## Problem description
What is needed here is an exact repetition of the records below, beginning at the line that has "caching with memcache~" and stopping after the line that has "本人菜鸟一枚，此项目通过查资料、看视频多方学习制作而成。".

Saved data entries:
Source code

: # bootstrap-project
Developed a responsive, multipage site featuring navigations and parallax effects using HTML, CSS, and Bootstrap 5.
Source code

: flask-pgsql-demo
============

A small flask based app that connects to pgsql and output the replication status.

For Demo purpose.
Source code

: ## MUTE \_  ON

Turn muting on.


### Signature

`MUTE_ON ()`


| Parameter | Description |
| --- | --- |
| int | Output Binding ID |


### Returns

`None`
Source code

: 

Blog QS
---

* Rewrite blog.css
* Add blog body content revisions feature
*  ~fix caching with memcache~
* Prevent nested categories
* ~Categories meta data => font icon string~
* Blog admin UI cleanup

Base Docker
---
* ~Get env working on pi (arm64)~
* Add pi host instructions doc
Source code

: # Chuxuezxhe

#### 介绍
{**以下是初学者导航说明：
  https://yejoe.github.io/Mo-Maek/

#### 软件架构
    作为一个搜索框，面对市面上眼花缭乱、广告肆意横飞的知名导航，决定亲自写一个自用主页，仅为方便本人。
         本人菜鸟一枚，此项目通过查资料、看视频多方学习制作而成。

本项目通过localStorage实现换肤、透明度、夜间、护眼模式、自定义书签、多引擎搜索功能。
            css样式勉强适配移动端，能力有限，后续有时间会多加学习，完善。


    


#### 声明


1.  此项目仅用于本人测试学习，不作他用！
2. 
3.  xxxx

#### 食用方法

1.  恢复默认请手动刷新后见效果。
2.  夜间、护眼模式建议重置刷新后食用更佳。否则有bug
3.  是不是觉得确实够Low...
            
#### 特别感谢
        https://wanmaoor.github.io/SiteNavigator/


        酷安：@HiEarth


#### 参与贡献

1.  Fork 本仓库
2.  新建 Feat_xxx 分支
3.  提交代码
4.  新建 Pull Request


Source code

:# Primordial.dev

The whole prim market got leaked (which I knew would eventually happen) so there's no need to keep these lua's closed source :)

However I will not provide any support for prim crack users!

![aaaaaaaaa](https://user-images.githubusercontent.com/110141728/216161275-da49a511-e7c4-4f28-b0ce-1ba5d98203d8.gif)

## Output for this exercise
*  ~fix caching with memcache~
* Prevent nested categories
* ~Categories meta data => font icon string~
* Blog admin UI cleanup

Base Docker
---
* ~Get env working on pi (arm64)~
* Add pi host instructions doc
Source code

: # Chuxuezxhe

#### 介绍
{**以下是初学者导航说明：
  https://yejoe.github.io/Mo-Maek/

#### 软件架构
    作为一个搜索框，面对市面上眼花缭乱、广告肆意横飞的知名导航，决定亲自写一个自用主页，仅为方便本人。
         本人菜鸟一枚，此项目通过查资料、看视频多方学习制作而成。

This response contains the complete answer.